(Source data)
---------------
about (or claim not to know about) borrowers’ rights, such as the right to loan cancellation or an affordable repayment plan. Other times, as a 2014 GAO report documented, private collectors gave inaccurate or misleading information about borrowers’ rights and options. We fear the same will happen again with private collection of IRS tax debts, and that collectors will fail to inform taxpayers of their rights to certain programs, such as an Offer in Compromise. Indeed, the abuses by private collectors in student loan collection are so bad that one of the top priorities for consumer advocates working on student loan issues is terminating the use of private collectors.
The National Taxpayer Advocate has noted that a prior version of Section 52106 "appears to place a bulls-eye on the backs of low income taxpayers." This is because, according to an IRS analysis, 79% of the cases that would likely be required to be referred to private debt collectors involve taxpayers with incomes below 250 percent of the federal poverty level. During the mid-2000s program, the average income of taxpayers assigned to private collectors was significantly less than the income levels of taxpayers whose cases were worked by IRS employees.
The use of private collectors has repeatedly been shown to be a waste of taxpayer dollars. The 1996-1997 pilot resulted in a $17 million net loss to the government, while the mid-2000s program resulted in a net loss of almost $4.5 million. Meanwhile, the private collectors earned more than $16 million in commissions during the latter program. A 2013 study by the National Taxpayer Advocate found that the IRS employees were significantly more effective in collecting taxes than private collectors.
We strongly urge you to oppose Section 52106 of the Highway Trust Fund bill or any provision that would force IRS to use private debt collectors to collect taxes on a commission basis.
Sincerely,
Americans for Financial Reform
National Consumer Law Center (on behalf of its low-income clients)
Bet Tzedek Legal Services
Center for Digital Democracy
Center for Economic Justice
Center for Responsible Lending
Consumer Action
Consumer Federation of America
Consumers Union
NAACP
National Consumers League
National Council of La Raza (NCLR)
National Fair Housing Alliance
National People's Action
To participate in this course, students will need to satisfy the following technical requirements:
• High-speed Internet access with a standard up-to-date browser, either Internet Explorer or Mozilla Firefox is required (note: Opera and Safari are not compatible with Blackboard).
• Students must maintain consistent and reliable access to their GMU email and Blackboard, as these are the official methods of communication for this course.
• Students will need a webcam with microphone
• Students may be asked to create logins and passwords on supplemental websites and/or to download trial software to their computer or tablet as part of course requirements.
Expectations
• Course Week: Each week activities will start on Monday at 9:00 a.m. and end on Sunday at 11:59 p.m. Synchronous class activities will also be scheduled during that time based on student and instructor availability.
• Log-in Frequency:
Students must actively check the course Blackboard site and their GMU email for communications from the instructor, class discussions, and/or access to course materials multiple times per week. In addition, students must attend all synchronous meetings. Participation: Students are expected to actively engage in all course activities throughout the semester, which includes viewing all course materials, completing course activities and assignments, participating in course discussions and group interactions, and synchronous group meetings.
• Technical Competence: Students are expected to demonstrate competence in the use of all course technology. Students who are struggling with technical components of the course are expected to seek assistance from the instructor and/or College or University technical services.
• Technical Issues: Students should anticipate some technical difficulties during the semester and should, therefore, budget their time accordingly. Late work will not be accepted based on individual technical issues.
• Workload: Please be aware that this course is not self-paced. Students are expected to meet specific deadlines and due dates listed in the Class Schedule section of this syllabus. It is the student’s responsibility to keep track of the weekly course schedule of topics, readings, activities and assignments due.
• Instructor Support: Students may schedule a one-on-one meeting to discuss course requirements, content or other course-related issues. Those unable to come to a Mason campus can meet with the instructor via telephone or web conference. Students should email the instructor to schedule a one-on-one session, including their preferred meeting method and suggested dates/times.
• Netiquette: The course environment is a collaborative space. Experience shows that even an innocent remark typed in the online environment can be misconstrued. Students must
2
---------------
All lines above from the line with "Students must actively" through the line with "individual technical issues.", both included, are to be set down exactly, with nothing else.

Students must actively check the course Blackboard site and their GMU email for communications from the instructor, class discussions, and/or access to course materials multiple times per week. In addition, students must attend all synchronous meetings. Participation: Students are expected to actively engage in all course activities throughout the semester, which includes viewing all course materials, completing course activities and assignments, participating in course discussions and group interactions, and synchronous group meetings.
• Technical Competence: Students are expected to demonstrate competence in the use of all course technology. Students who are struggling with technical components of the course are expected to seek assistance from the instructor and/or College or University technical services.
• Technical Issues: Students should anticipate some technical difficulties during the semester and should, therefore, budget their time accordingly. Late work will not be accepted based on individual technical issues.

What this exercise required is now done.